しかし、猫の姿などそこにはなく、ただ自分が歩いてきた薄暗い廊下が続いているだけだった。
あんな夢を見たから、きっとそれで聞こえたと錯覚してしまったのだろう。そう思って息を落ち着かせる。

「…三日月殿?」

折角落ち着けた息が途端に乱れた。
よく知っているその声は一期のものだった。何時の間にか真後ろに立っていた一期に俺は思わず半身を引いてしまう。

「い、一期…眠れないのか…?」
「それはこちらの台詞です。どうしましたか?…少し、顔色が悪い」

そう言われてながら指で少し目尻の辺りを撫でられて、俺は目の前の一期に違和感を覚えながらも、夢見が悪くてと震える声を押さえられなかった声音で答えた。

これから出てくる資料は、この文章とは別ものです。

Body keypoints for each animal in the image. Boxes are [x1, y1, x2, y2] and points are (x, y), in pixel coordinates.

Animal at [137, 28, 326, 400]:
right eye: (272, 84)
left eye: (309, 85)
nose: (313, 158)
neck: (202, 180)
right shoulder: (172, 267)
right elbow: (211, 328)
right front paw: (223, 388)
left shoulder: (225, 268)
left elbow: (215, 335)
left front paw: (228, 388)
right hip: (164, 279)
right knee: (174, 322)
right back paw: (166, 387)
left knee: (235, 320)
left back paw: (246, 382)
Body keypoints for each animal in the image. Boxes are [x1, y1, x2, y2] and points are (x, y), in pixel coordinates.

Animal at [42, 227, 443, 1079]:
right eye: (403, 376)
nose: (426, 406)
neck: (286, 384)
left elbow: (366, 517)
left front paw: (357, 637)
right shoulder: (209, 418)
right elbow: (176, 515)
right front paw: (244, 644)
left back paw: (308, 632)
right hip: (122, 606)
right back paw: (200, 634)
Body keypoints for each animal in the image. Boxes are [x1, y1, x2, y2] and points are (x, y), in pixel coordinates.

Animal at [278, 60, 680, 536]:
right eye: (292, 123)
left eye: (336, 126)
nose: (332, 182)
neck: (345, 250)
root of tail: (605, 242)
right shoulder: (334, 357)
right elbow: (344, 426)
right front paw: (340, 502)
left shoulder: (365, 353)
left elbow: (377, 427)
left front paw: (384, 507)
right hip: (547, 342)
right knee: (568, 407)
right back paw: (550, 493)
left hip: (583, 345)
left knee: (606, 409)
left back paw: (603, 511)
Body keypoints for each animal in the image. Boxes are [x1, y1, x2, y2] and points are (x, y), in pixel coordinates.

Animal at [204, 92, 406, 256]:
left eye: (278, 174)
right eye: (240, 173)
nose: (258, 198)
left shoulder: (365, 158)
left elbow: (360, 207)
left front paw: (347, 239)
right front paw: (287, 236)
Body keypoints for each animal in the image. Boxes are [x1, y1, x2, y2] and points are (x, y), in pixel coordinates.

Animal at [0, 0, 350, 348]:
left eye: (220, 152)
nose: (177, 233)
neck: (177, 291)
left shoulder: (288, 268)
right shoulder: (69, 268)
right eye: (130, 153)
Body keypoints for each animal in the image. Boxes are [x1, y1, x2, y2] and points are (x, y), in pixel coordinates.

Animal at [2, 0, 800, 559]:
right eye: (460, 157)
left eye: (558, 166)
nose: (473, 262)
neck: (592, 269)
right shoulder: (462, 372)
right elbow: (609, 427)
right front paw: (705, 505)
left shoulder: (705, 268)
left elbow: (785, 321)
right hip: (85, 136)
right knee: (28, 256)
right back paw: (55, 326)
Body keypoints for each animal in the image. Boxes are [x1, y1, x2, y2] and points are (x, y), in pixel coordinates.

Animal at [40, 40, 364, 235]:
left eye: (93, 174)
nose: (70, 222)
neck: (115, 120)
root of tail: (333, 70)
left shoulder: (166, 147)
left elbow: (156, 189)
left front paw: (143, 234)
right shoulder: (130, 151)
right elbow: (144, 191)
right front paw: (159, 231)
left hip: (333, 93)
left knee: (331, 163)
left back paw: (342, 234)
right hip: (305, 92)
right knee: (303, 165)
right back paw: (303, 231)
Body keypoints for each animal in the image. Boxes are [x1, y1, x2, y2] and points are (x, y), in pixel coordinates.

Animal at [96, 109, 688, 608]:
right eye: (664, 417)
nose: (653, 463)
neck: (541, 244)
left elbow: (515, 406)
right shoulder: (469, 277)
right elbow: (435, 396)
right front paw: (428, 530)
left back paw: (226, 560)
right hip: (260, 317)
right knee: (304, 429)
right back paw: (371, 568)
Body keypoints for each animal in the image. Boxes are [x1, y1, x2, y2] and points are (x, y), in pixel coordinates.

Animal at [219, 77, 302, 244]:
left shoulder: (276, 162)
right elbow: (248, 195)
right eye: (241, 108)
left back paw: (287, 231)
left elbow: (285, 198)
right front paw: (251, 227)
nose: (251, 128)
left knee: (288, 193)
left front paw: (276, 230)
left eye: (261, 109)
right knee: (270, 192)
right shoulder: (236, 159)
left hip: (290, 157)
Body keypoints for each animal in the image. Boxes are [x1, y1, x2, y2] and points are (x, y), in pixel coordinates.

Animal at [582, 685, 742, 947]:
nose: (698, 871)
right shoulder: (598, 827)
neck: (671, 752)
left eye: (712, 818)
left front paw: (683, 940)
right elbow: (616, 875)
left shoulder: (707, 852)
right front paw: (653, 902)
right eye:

「どんな夢を見てしまったのですか?良かったら聞かせて下さい」

手を取られて縁側に座らされた俺の横に一期は腰を着けた。
話すまで離さないと言わんばかりに強く握られた手に痛みが走る。痛い、と呟くも有無を言わせない一期の笑顔に、俺はその場に一期が横に居たことは伏せて夢の内容を話した。
一期に記憶が無かったことが悲しかった俺は無意識のうちに一期を避けてしまったため、こんなに長く話すことが出来たのもこの本丸に顕現して以来初めてとなるというのに、全く嬉しさが湧き上がらない。

「その猫は寂しかったのでしょうね」

俺の夢の内容を聞いた一期が最初に言った言葉がそれだった。

「心配して抱きしめてくれようとした腕が嬉しかったのでしょう」

「可哀想に。きっと三日月殿に看取って欲しかったのでしょうな」

「三日月殿が連れて行かれたばかりにそれが叶わなかった」

俺が言葉を挟む暇がないほどに言葉を重ねる一期は、握りつぶされるのかというくらい強い力で俺の手を圧迫してくる。

「一期、痛い」
「誰が」

一期の金色の瞳が細められた。

「誰が貴方を私から遠ざけたのでしょうか?」




一期の金色の瞳が、あの時目があった猫と被って…、



「三日月殿!三日月殿大丈夫ですか!?」

気が付いたら真っ青な顔をした一期に抱きかかえられていた。
何があったのだろうと起き上がろうと地に手を付くと、一期に握られていた方の手が酷く痛んだ。

「一期、俺は…」
「厠に向かう途中で三日月殿が庭に倒れているのを見つけたんです…。こんなに体が冷えて…どうしてこんな場所で寝ていたのですか…」
「庭…?」

見るとそこは縁側ではなく、池の前の地面の上だった。
俺は一期と話していたはずだったのに一体何が起こったのだろうか。
目の前の一期の話が本当なら一期は倒れている俺を発見したということになる。
混乱する頭を抱えてると風に乗ってまた猫の鳴き声が聞こえた気がした。。

(…ああ、そうか。猫に化かされたのか)

人を化かすのは狸の領分だろうに。
俺を心配して強く抱きしめてくれる本物の一期の熱に安堵したのだった。